Extracted data items:
>>>

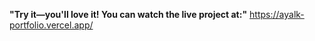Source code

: **"Try it—you'll love it! You can watch the live project at:"**   https://ayalk-portfolio.vercel.app/
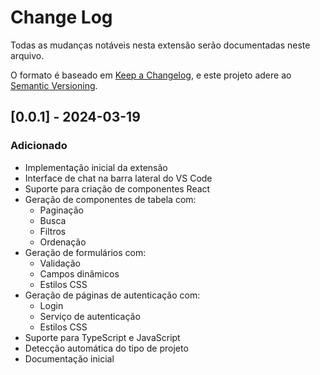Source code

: # Change Log

Todas as mudanças notáveis nesta extensão serão documentadas neste arquivo.

O formato é baseado em [Keep a Changelog](https://keepachangelog.com/en/1.0.0/),
e este projeto adere ao [Semantic Versioning](https://semver.org/spec/v2.0.0.html).

## [0.0.1] - 2024-03-19

### Adicionado

- Implementação inicial da extensão
- Interface de chat na barra lateral do VS Code
- Suporte para criação de componentes React
- Geração de componentes de tabela com:
  - Paginação
  - Busca
  - Filtros
  - Ordenação
- Geração de formulários com:
  - Validação
  - Campos dinâmicos
  - Estilos CSS
- Geração de páginas de autenticação com:
  - Login
  - Serviço de autenticação
  - Estilos CSS
- Suporte para TypeScript e JavaScript
- Detecção automática do tipo de projeto
- Documentação inicial 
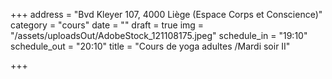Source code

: +++
address = "Bvd Kleyer 107, 4000 Liège (Espace Corps et Conscience)"
category = "cours"
date = ""
draft = true
img = "/assets/uploadsOut/AdobeStock_121108175.jpeg"
schedule_in = "19:10"
schedule_out = "20:10"
title = "Cours de yoga adultes /Mardi soir II"

+++
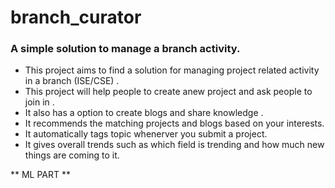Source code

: # branch_curator

### A simple solution to manage a branch activity.

* This project aims to find a solution for managing project related activity in a branch (ISE/CSE) . 
* This project will help people to create anew project and ask people to join in .
* It also has a option to create blogs and share knowledge .
* It recommends the matching projects and blogs based on your interests.
* It automatically tags topic whenerver you submit a project.
* It gives overall trends such as which field is trending and how much new things are coming to it.

** ML PART **

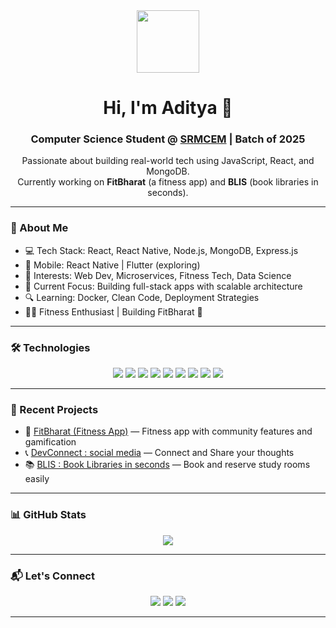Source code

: <div align="center">
  <img src="https://media.giphy.com/media/M9gbBd9nbDrOTu1Mqx/giphy.gif" width="100"/>
</div>

<h1 align="center">Hi, I'm Aditya 👋</h1>

<h3 align="center">Computer Science Student @ <a href="http://srmcem.ac.in/">SRMCEM</a> | Batch of 2025</h3>

<p align="center">
  Passionate about building real-world tech using JavaScript, React, and MongoDB. <br>
  Currently working on <strong>FitBharat</strong> (a fitness app) and <strong>BLIS</strong> (book libraries in seconds).
</p>

---

### 🚀 About Me

- 💻 Tech Stack: React, React Native, Node.js, MongoDB, Express.js
- 📱 Mobile: React Native | Flutter (exploring)
- 🧠 Interests: Web Dev, Microservices, Fitness Tech, Data Science
- 🎯 Current Focus: Building full-stack apps with scalable architecture
- 🔍 Learning: Docker, Clean Code, Deployment Strategies
- 🏋️‍♂️ Fitness Enthusiast | Building FitBharat 🚀

---

### 🛠️ Technologies

<p align="center">
  <img src="https://img.shields.io/badge/React-61DAFB?style=for-the-badge&logo=react&logoColor=white"/>
  <img src="https://img.shields.io/badge/React_Native-20232A?style=for-the-badge&logo=react&logoColor=61DAFB"/>
  <img src="https://img.shields.io/badge/Node.js-339933?style=for-the-badge&logo=node.js&logoColor=white"/>
  <img src="https://img.shields.io/badge/MongoDB-47A248?style=for-the-badge&logo=mongodb&logoColor=white"/>
  <img src="https://img.shields.io/badge/JavaScript-F7DF1E?style=for-the-badge&logo=javascript&logoColor=black"/>
  <img src="https://img.shields.io/badge/HTML5-E34F26?style=for-the-badge&logo=html5&logoColor=white"/>
  <img src="https://img.shields.io/badge/CSS3-1572B6?style=for-the-badge&logo=css3&logoColor=white"/>
  <img src="https://img.shields.io/badge/Docker-2496ED?style=for-the-badge&logo=docker&logoColor=white"/>
  <img src="https://img.shields.io/badge/Flutter-02569B?style=for-the-badge&logo=flutter&logoColor=white"/>
</p>

---

### 📂 Recent Projects

- 🚀 [FitBharat (Fitness App)](https://github.com/AD1TYA03/FitBharat) — Fitness app with community features and gamification
- 📞 [DevConnect : social media](https://github.com/AD1TYA03/DevConnect) — Connect and Share your thoughts
- 📚 [BLIS : Book Libraries in seconds](https://github.com/AD1TYA03/Blis) — Book and reserve study rooms easily

---

### 📊 GitHub Stats

<p align="center">
  <img src="http://github-readme-streak-stats.herokuapp.com?user=AD1TYA03&theme=dark&background=000000"/>
</p>

---

### 📬 Let's Connect

<p align="center">
  <a href="mailto:saaditya17@gmail.com"><img src="https://img.shields.io/badge/Gmail-D14836?style=for-the-badge&logo=gmail&logoColor=white"/></a>
  <a href="https://www.linkedin.com/in/aditya-singh-2139271ba/"><img src="https://img.shields.io/badge/LinkedIn-0077B5?style=for-the-badge&logo=linkedin&logoColor=white"/></a>
  <a href="https://www.instagram.com/realad1tya"><img src="https://img.shields.io/badge/Instagram-E4405F?style=for-the-badge&logo=instagram&logoColor=white"/></a>
</p>

---
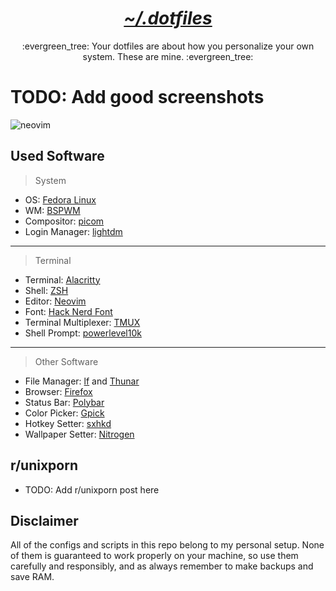 <h1 align="center"><i><u>~/.dotfiles</u></i></h1>

<p align="center">:evergreen_tree: Your dotfiles are about how you personalize your own system. These are mine. :evergreen_tree:</p>

<h1>TODO: Add good screenshots</h1>

![neovim](https://user-images.githubusercontent.com/86254474/220361597-ec3c867c-770b-4312-b127-e72b57f5c4df.png)

## Used Software

> System
- OS: [Fedora Linux](https://getfedora.org/)
- WM: [BSPWM](https://github.com/baskerville/bspwm)
- Compositor: [picom](https://github.com/yshui/picom)
- Login Manager: [lightdm](https://github.com/canonical/lightdm)
---

> Terminal
- Terminal: [Alacritty](https://github.com/alacritty/alacritty)
- Shell: [ZSH](https://www.zsh.org/)
- Editor: [Neovim](https://github.com/neovim/neovim)
- Font: [Hack Nerd Font](https://www.nerdfonts.com/)
- Terminal Multiplexer: [TMUX](https://github.com/tmux/tmux)
- Shell Prompt: [powerlevel10k](https://github.com/romkatv/powerlevel10k)
---

> Other Software
- File Manager: [lf](https://github.com/gokcehan/lf) and [Thunar](https://docs.xfce.org/xfce/thunar/start)
- Browser: [Firefox](https://www.mozilla.org/en-US/firefox/new/)
- Status Bar: [Polybar](https://github.com/polybar/polybar)
- Color Picker: [Gpick](https://github.com/thezbyg/gpick)
- Hotkey Setter: [sxhkd](https://github.com/baskerville/sxhkd)
- Wallpaper Setter: [Nitrogen](https://github.com/l3ib/nitrogen)

## r/unixporn 
- TODO: Add r/unixporn post here

## Disclaimer

All of the configs and scripts in this repo belong to my personal setup. None of them is guaranteed to work properly on your machine, so use them carefully and responsibly, and as always remember to make backups and save RAM.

<<<

**TASK INSTRUCTIONS:**
Put the lines in the items from the one containing "### 📊 GitHub Stats" through the one containing "## Used Software" into a Markdown table with the columns Row and Text, where Row is a running number and Text is the line, skipping blank lines and leaving out the pictures.

**SOLUTION TO THIS EXERCISE:**
| Row | Text |
|---|---|
| 1 | ### 📊 GitHub Stats |
| 2 | <p align="center"> |
| 3 |   <img src="http://github-readme-streak-stats.herokuapp.com?user=AD1TYA03&theme=dark&background=000000"/> |
| 4 | </p> |
| 5 | --- |
| 6 | ### 📬 Let's Connect |
| 7 | <p align="center"> |
| 8 |   <a href="mailto:saaditya17@gmail.com"><img src="https://img.shields.io/badge/Gmail-D14836?style=for-the-badge&logo=gmail&logoColor=white"/></a> |
| 9 |   <a href="https://www.linkedin.com/in/aditya-singh-2139271ba/"><img src="https://img.shields.io/badge/LinkedIn-0077B5?style=for-the-badge&logo=linkedin&logoColor=white"/></a> |
| 10 |   <a href="https://www.instagram.com/realad1tya"><img src="https://img.shields.io/badge/Instagram-E4405F?style=for-the-badge&logo=instagram&logoColor=white"/></a> |
| 11 | </p> |
| 12 | --- |
| 13 |  <h1 align="center"><i><u>~/.dotfiles</u></i></h1> |
| 14 | <p align="center">:evergreen_tree: Your dotfiles are about how you personalize your own system. These are mine. :evergreen_tree:</p> |
| 15 | <h1>TODO: Add good screenshots</h1> |
| 16 | ![neovim](https://user-images.githubusercontent.com/86254474/220361597-ec3c867c-770b-4312-b127-e72b57f5c4df.png) |
| 17 | ## Used Software |